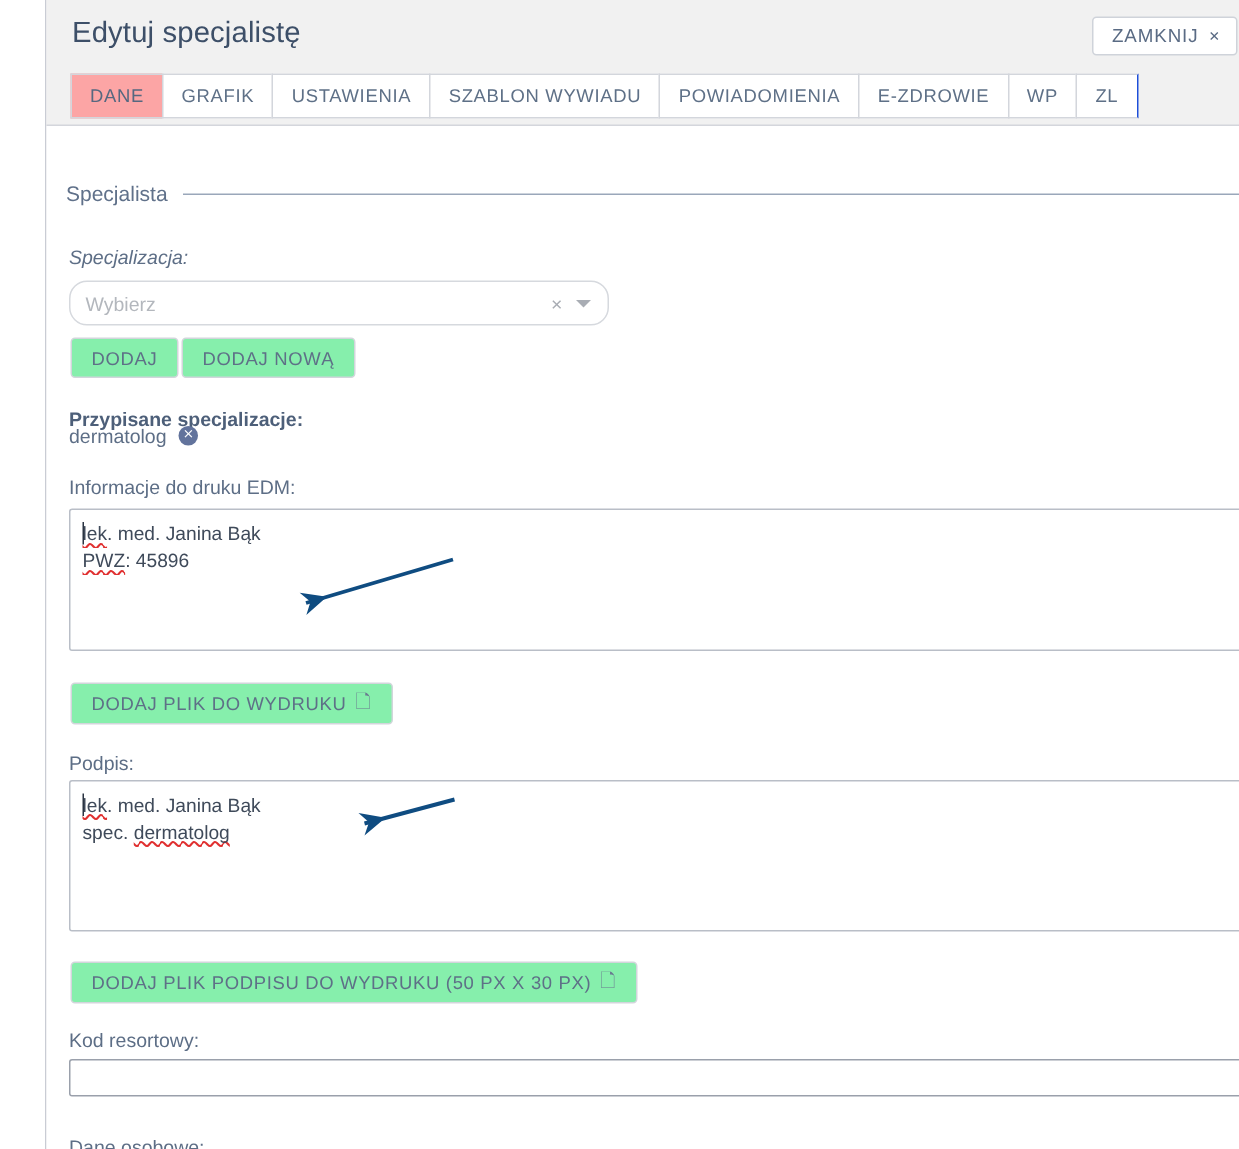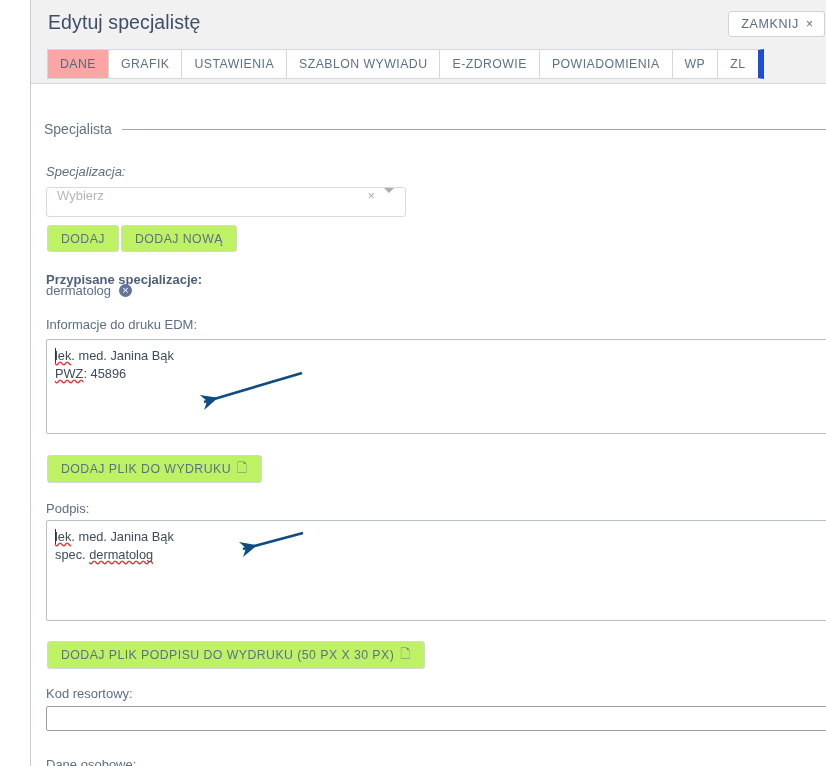--- a/index.html
+++ b/index.html
@@ -341,8 +341,8 @@
       <div class="tab">GRAFIK</div>
       <div class="tab">USTAWIENIA</div>
       <div class="tab">SZABLON WYWIADU</div>
+      <div class="tab">POWIADOMIENIA</div>
       <div class="tab">E-ZDROWIE</div>
-      <div class="tab">POWIADOMIENIA</div>
       <div class="tab">WP</div>
       <div class="tab">ZL</div>
     </div>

==============================

**INSTRUCTIONS FOR THE TASK**
Restate the listing word for word and drop the pictures.

**YOUR SOLUTION**
--- a/index.html
+++ b/index.html
@@ -341,8 +341,8 @@
       <div class="tab">GRAFIK</div>
       <div class="tab">USTAWIENIA</div>
       <div class="tab">SZABLON WYWIADU</div>
+      <div class="tab">POWIADOMIENIA</div>
       <div class="tab">E-ZDROWIE</div>
-      <div class="tab">POWIADOMIENIA</div>
       <div class="tab">WP</div>
       <div class="tab">ZL</div>
     </div>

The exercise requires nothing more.